● What to produce
Copy the result of filtering the entries below for lines that include the string "この条例において".

● Saved entries

+-------+

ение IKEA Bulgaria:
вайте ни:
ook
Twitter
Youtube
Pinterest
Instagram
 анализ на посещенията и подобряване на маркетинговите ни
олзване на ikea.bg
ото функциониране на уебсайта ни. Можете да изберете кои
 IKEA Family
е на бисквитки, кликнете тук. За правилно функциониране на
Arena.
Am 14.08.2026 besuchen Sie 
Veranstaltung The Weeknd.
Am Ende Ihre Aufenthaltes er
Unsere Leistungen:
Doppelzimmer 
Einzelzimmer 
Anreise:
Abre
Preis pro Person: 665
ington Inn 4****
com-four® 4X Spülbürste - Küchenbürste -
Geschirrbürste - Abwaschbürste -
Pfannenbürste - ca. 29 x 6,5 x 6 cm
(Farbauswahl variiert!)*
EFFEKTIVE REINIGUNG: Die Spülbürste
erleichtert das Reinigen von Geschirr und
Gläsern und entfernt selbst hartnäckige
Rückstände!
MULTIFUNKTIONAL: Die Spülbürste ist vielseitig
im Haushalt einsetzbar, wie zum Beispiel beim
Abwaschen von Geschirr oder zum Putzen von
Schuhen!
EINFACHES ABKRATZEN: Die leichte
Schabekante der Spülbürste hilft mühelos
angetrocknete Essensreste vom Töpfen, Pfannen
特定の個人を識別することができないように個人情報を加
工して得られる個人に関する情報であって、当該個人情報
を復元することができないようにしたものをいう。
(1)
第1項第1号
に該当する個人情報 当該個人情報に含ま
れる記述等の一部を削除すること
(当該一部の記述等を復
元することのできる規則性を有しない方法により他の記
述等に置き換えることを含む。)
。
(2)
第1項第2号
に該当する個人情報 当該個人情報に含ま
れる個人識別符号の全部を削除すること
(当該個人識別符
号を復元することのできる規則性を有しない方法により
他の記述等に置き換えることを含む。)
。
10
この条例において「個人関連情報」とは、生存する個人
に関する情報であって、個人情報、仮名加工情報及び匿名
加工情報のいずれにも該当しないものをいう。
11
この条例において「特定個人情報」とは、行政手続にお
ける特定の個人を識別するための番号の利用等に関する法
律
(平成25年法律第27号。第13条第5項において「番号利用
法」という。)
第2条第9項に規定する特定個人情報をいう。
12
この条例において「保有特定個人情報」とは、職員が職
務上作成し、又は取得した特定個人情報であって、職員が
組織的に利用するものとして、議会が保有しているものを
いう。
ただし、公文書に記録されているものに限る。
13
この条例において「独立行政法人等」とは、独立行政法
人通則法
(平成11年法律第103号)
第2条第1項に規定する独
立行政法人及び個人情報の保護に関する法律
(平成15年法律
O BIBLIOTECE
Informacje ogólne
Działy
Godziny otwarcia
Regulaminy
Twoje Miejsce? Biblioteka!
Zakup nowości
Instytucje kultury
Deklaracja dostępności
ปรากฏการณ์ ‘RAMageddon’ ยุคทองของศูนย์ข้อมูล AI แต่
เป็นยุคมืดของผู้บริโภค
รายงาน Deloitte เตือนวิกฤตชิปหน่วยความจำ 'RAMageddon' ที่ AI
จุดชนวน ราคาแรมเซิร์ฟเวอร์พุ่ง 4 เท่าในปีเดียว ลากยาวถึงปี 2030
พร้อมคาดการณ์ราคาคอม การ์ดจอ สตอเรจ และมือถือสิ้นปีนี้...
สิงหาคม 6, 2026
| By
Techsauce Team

+-------+

● Result of the exercise
この条例において「個人関連情報」とは、生存する個人
この条例において「特定個人情報」とは、行政手続にお
この条例において「保有特定個人情報」とは、職員が職
この条例において「独立行政法人等」とは、独立行政法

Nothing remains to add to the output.